__Task instructions__
(a) In the debate excerpt on Europe and the Commonwealth below, shorten the paragraph that begins "During the delay there is a great deal" and keep its main points.
(b) Write the next part of the debate excerpt on Europe and the Commonwealth below, picking up after Mr. Macmillan's last sentence.

__Text__
******
During the delay there is a great deal that we can do to study in the Commonwealth what preferences might be given away. I am not as optimistic as some people about the willingness of the Europeans to give a quid pro quo, but there is work to be done in detail as to how we can get a closer association with Europe without damaging our Commonwealth interests and the interests of the Commonwealth.

We can also co-operate with all the European countries in O.E.E.C. in planning aid for under-developed countries. I must here make a factual correction. German capital through the Common Market has been invested in the Common Market countries. So far the Germans have refused to let their capital go to countries outside Europe through the Common Market organisation.

Mr. J. Hynd

But in the Common Market organisation they have the development fund, to which Germany is committed to make very vast contributions.

Mr. Macmillan

That is so, but the contributions are limited to contributions in Europe, and it is France that is investing in the ex-French possessions in Africa. Of course, it is perfectly true to say that the capacity of France to do that may be increased by investment of German money in Europe, including France, but, for us, that is not helping the situation in regard to the other underdeveloped countries, especially in Africa, but is making it more difficult.
******
__Record set__
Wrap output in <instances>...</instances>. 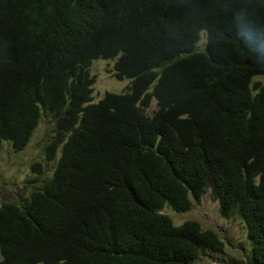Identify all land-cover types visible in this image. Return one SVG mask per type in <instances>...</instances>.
<instances>
[{"label":"trees","instance_id":"1","mask_svg":"<svg viewBox=\"0 0 264 264\" xmlns=\"http://www.w3.org/2000/svg\"><path fill=\"white\" fill-rule=\"evenodd\" d=\"M239 32L258 51H249ZM203 51H196L201 34ZM264 0H0V149L52 123L50 178L0 205V264H201L207 192L264 264ZM124 93L93 102L94 60ZM155 100L157 109H146ZM41 163L33 168L40 172Z\"/></svg>","mask_w":264,"mask_h":264},{"label":"rangeland","instance_id":"2","mask_svg":"<svg viewBox=\"0 0 264 264\" xmlns=\"http://www.w3.org/2000/svg\"><path fill=\"white\" fill-rule=\"evenodd\" d=\"M206 35L203 32L196 45V51L204 50ZM116 59L94 60L90 71L94 77L93 102H98L106 93H124L130 81L118 80L114 77ZM264 86V76L254 77L252 85ZM157 109L153 100L146 112L151 115ZM52 123L43 117L32 135L29 143L21 151H15L10 142H3L0 149V205L4 202H22L31 191L37 189L41 181L50 178L56 167L57 159L47 162L45 147L52 137ZM35 162L41 163L40 173L33 168ZM162 213L169 216L175 225L186 221H197L205 229H213L222 238L225 247L221 253H208L201 260V264H248L249 242L246 236L245 224L239 219H224L219 211V204L207 192L200 201H194L189 211L176 212L169 205H165ZM1 260V254H0Z\"/></svg>","mask_w":264,"mask_h":264},{"label":"clouds","instance_id":"3","mask_svg":"<svg viewBox=\"0 0 264 264\" xmlns=\"http://www.w3.org/2000/svg\"><path fill=\"white\" fill-rule=\"evenodd\" d=\"M236 23H237L238 31L235 33V39H236V37H239L241 45L244 48H246L247 50H249V51H258L256 48H254L251 45H249L247 40L243 39V34L241 32H239V28L243 24V18L242 17L237 18ZM257 35L260 36L262 39H264V34L257 33Z\"/></svg>","mask_w":264,"mask_h":264}]
</instances>
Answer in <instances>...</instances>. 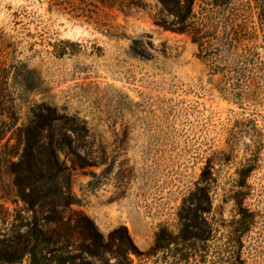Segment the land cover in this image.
<instances>
[{"label": "rangeland", "instance_id": "rangeland-1", "mask_svg": "<svg viewBox=\"0 0 264 264\" xmlns=\"http://www.w3.org/2000/svg\"><path fill=\"white\" fill-rule=\"evenodd\" d=\"M193 11L198 42L154 24L171 21L157 0H0V264H113L120 226L129 264H264V0ZM43 104L62 118L42 141L68 200L51 214L28 206L12 171ZM203 169L209 238L182 240ZM81 216L104 237L99 256Z\"/></svg>", "mask_w": 264, "mask_h": 264}, {"label": "trees", "instance_id": "trees-1", "mask_svg": "<svg viewBox=\"0 0 264 264\" xmlns=\"http://www.w3.org/2000/svg\"><path fill=\"white\" fill-rule=\"evenodd\" d=\"M166 13L171 17L169 24L163 21H155L154 24L164 30H170L175 33L191 34L192 41L198 42L203 36L199 35L200 26L195 19L193 11L194 0H157ZM261 64L262 62L259 61ZM264 72V68L258 67ZM257 79V74L251 76ZM41 111L34 115V119L26 126L24 130V147L19 162L12 166L15 175V184L19 196L35 211L36 207L46 208L48 213H55L58 207L67 204L68 200L62 197L63 202H57V198L62 193V187L58 186L57 178L62 176L64 169L57 161L52 140L43 142L42 130L53 128L55 122H61L62 118L55 116V110L52 107L42 105ZM40 110V109H39ZM70 130L72 132H81L84 125L78 117H71ZM38 155V156H36ZM37 157V158H36ZM37 159V166L34 159ZM211 172L203 169L195 188L189 195L183 199L178 216L180 221V236L182 240L195 239L205 241L209 238V229L202 220V215L207 213L210 208L209 200V182ZM54 196V199L47 197ZM199 214V215H198ZM82 217V216H81ZM76 219L80 226V234L90 243L89 253L91 256H99L106 248L102 249L105 243L102 233L94 223L86 217ZM59 217L48 216V222H58ZM108 239L113 241L117 249H110L113 264H129L128 254L134 251V245L127 229L124 226L115 228L108 234Z\"/></svg>", "mask_w": 264, "mask_h": 264}]
</instances>
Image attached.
******
__Expected answers__
(a) During the delay, the Commonwealth can study which preferences might be given up. The speaker is less hopeful than some that the Europeans will offer something in return. Still, detailed work is needed on how to build closer ties with Europe without harming Commonwealth interests.

(b)
We must make sure that our position is clear; that we are not trying to modify the internal arrangement of the Six; that we are not trying to do anything to their detriment or to destroy their unity in any way; but that we are trying to include that unity in a wider economic and political association. I think that the sort of pressure that this debate can give is helpful. The mere fact that when I first started speaking in this House on European unity, nearly five years ago, there were never more than half a dozen hon. Members in the Chamber, and that now there are 20 or 30 trying to speak, is an indication not only here but to the rest of the world of how much more widely spread the desire for association between the United Kingdom and Europe now is.

The difficulty about signing the Rome Treaty with certain conditions, as has been suggested, is that we are not then joining a Common Market, but turning it into a Free Trade Area with conditions that have already been rejected by the other members. I therefore accept—though, I admit, reluctantly—that we cannot join the Common Market as it now is, but I wonder whether the Government would indicate whether or not we are willing to join some sort of Common Market. I ask my right hon. friend the President of the Board of Trade to say so tonight.

Some time ago, General de, Gaulle made a speech, to which the hon. Mem- ber for Sheffield, Park (Mr. Mulley) also referred. It is true that in that speech General de Gaulle accepted the Rome Treaty, but he equally indicated his wish that individual countries in Europe should retain their identity, and that their co-operation should be of the sort that led to what he called a confederation rather than a federal union, with supranational authority and so on.

I shall not go into the details now, but I am sure that the President of the Board of Trade has studied them very closely, and I would ask him to tell us tonight whether he accepts those ideas. After all, General de Gaulle's views on that subject are worthy of consideration, and perhaps it would help if my right hon. Friend could give the assurance tonight that the British Government are willing to take up those ideas, and to use them as a basis for future negotiation.

8.3 p.m.

Mr. R. E. Winterbottom (Sheffield, Brightside)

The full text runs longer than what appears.